Saved entries
>>>>

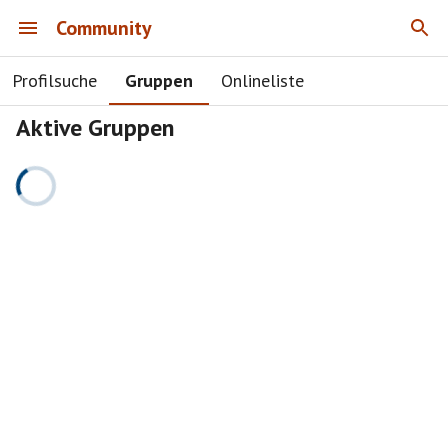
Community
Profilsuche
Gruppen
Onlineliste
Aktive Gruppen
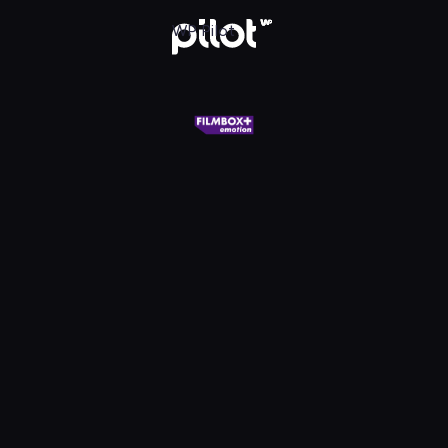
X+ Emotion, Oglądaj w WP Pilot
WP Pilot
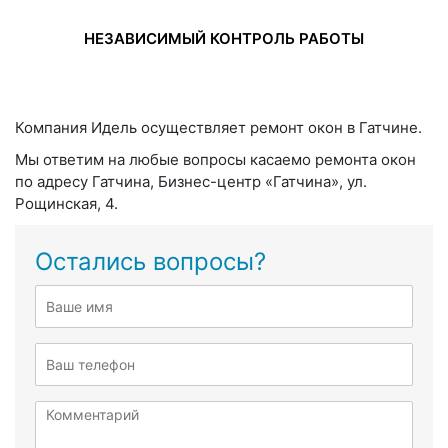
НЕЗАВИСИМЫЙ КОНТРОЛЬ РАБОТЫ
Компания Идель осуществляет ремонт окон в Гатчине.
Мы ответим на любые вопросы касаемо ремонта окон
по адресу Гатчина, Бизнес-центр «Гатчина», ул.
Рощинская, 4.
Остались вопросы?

<<<<
>>>>

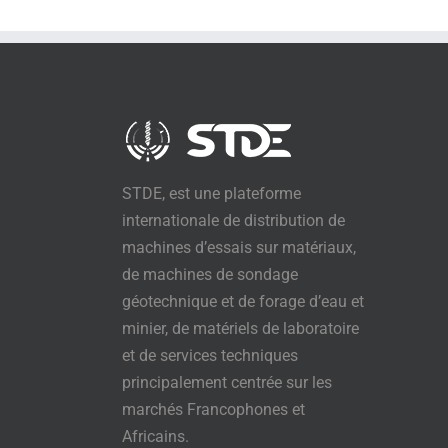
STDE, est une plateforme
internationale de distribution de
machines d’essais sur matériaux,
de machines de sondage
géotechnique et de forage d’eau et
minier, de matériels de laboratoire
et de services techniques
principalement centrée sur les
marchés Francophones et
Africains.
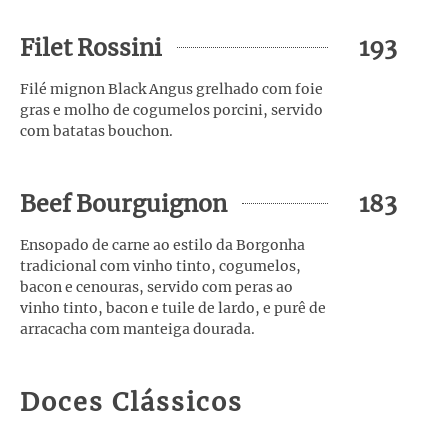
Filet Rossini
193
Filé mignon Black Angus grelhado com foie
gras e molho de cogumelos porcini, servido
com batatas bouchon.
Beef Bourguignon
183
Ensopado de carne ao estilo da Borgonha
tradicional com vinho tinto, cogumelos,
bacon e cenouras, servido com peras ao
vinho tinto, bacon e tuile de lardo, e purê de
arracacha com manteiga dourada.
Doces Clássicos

<<<<

What you need to do
The expected output is one number: how many lines of the data above hold the string "bacon".

Finished exercise
2